The Transformative Potential of RWAs
The Real World Assets (RWAs) narrative is heating up, and this could be the pivotal moment for the mass adoption of crypto and blockchain. It is common knowledge that TradFi is plagued by antiquated and fragmented technology, resulting in an inefficient fiat banking and securities system. The inevitable tokenization of real-world financial assets seeks to remedy this long-standing problem as TradFi, and physical assets are represented as digital tokens on-chain.
Asset tokenization represents the conferred rights of ownership to physical and financial assets as digital tokens on-chain. The tokenization of real-world assets enables them to be traded with greater ease, faster settlement and reduced costs with self-executing smart contracts, increased transparency and improved liquidity for traditionally illiquid or semi-liquid financial instruments.
Notable Protocols that have made significant strides in Adopting RWA
Notable Protocols That Have Made Significant Strides In Adopting RWA
MakerDAO is a blue-chip DeFi project that hardly requires any further introduction. In the past year, MakerDAO has actively worked on diversifying its reserves and establishing other revenue streams. RWAs account for 75% of their revenues and have accumulated over US$600M in RWA collateral.
Key milestones for them include their US$10M partnership with Huntingdon Valley Bank where RWAs are bridged and serve as collateral when lending out DAI, and the recent partnership in December 2022 with Block Tower to fund US$220M of real-world assets via Centrifuge.
2. Ondo Finance
Ondo Finance announced tokenized funds that allow users to be shielded from crypto’s volatility and earn sustainable returns. These tokenized funds enable stablecoin holders to invest directly in TradFi instruments through three separate RWA funds, subject to fees of 0.15%.
The Ondo Short-Term US Government Bond Fund (OUSG) invests in short-term US treasuries through the Blackrock US Treasuries ETF (SHV), the Ondo Short-Term Investment Grade Bond Fund (OSTB) invests in investment-grade corporate bonds through the PIMCO Enhanced Short Maturity Active ETF (MINT). In contrast, the Ondo High Yield Corporate Bond Funds (OHYG) invests in high-yield corporate bonds via the Blackrock iBoxx $ High Yield Corporate Bond ETF (HYG).
3. Maple Finance
Following defaults and a radical overhaul, Maple Finance has distanced itself from uncollateralized lending and leaned towards RWAs to make a comeback.
They removed traditional DeFi over-collateralization thresholds for borrowers as long as they have RWAs to back their debt. Maple has partnered with London-based AQRU to devise new pools that invest in US Treasury bonds and insurance refinancing with yield-generating strategies adopted from TradFi.

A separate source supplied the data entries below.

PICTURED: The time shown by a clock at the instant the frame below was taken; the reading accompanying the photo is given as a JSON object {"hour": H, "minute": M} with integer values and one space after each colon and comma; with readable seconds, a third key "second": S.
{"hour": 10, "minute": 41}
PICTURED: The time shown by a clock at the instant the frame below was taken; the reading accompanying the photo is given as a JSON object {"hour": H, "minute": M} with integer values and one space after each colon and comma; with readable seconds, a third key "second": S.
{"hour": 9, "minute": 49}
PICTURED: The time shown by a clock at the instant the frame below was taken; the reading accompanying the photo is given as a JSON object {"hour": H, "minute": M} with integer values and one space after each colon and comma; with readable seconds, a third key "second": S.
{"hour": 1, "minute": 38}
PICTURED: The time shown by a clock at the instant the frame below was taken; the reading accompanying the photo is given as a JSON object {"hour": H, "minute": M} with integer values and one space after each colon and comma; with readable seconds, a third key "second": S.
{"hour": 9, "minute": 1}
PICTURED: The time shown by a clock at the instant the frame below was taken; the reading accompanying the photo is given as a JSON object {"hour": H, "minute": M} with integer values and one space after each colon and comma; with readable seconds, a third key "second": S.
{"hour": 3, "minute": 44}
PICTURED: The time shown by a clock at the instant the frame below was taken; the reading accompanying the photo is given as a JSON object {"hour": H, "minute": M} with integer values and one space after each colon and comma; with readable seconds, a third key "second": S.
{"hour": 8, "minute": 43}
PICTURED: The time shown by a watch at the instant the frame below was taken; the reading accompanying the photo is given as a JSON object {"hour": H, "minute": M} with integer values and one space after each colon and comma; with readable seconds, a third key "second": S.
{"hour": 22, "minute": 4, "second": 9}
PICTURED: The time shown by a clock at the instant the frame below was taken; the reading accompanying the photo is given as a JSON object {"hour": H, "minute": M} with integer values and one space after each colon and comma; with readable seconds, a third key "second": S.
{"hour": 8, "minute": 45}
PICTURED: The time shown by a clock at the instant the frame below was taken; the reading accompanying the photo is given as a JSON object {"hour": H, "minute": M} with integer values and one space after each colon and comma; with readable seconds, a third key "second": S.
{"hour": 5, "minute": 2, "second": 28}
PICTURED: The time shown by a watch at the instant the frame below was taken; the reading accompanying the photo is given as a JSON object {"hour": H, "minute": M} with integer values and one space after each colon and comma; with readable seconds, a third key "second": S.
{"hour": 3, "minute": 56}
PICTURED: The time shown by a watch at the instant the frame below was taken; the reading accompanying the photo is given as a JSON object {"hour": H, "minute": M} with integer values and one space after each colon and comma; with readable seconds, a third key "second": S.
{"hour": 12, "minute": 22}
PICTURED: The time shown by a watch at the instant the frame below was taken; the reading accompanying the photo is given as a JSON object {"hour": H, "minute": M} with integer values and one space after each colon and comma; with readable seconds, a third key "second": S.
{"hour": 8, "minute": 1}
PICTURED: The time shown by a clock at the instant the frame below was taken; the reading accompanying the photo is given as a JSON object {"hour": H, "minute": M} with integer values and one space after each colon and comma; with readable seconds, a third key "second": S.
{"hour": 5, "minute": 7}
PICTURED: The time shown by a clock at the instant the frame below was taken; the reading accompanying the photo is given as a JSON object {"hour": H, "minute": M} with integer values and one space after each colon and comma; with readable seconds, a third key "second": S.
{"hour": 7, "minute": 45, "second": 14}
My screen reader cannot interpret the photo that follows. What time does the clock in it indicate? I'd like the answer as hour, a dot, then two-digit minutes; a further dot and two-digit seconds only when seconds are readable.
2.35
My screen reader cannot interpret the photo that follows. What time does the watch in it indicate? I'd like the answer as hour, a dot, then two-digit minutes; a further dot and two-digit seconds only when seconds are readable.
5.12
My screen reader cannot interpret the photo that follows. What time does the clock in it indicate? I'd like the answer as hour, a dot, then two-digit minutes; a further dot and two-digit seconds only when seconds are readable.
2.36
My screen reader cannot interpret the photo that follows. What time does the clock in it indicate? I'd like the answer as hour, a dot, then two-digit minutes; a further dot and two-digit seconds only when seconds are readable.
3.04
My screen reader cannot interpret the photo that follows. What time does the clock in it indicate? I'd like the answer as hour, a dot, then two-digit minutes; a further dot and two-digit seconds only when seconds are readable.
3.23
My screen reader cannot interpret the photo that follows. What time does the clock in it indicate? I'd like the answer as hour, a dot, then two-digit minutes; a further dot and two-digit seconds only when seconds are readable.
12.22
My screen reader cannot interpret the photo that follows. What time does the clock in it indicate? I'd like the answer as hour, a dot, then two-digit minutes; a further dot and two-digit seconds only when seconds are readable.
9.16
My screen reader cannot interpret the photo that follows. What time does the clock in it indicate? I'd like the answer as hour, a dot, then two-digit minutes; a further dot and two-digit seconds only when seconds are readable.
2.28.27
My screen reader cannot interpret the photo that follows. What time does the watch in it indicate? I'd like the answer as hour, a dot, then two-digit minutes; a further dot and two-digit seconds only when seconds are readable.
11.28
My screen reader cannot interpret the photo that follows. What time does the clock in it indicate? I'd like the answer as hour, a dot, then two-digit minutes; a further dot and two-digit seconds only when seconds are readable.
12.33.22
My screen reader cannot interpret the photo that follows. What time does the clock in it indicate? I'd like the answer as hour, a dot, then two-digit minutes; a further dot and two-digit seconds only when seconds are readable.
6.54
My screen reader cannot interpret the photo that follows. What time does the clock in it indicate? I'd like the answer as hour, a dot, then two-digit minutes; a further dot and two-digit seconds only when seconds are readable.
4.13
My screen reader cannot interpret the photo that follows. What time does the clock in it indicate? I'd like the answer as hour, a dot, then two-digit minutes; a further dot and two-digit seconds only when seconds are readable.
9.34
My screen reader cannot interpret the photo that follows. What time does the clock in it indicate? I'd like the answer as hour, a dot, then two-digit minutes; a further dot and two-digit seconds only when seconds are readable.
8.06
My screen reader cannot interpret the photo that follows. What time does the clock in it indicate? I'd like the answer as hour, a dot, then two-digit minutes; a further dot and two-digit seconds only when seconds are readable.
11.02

Maple provides the blockchain-based technology required to set up and maintain the pool, whereas AQRU is responsible for managing the pool and loan book. For a start, the new pool has a target yield of 10% per annum with a minimum notional of USDC 500k and a 45-day lockup period.
To align with regulatory requirements, the pool will be available only to accredited investors such as asset managers and DAO treasuries that comply with KYC/AML standards.
4. Phuture Finance
Phuture Finance is building one of the largest crypto index funds, it leverages traditional index funds to create one of the largest decentralized crypto index funds. Phuture Finance has three core products, Phuture DeFi Index (PDI), Colony Avalanche Index (CAI) and USDC Savings Vault (USV).
Similar to how traditional index funds are structured to provide investors with exposure to a financial market index instead of a single stock to diversify risks, PDI and CAI are market capitalization-weighted indexes that offer exposure to the top DeFi protocols in the Ethereum and Avalanche ecosystems, respectively.
USV is a vault that generates interest on depositors’ idle USDC. $PHTR is the native token primarily used for governance and incentivizing users.
5. Backed Finance
Backed charges on the issuance and redemption of assets are held in designated collateral accounts with their custodian. Backed serves as a service provider and does not engage in any form of investment activities, their primary target group is also accredited investors.
Backed currently does not have a native token and has no plans to launch one. The platform went live recently and received an overwhelming response for its first token, the Backed Core S&P500 or bCSPX. The tokens are expected to be fully collateralized by the underlying assets and fully transferable.
Global institutions such as Goldman Sachs, Siemens and KKR strive to bring traditional real-world assets on-chain. This bodes well for the crypto and blockchain industry, as these assets are worth trillions of dollars. If done right, mainstream adoption of crypto and blockchain is no longer a far-fetched dream.
However, it is noteworthy that TradFi is a highly regulated industry, and greater regulatory clarity is critical to propel financial asset tokenization forward. It is a win-win situation for both TradFi and DeFi, DeFi gains by having another source of collateral option for lending protocols which can, in turn, improve liquidity and mitigate risk, while TradFi benefits from increased liquidity and efficiency as lower operational costs.
[Editor’s Note: This article does not represent financial advice. Please do your research before investing.]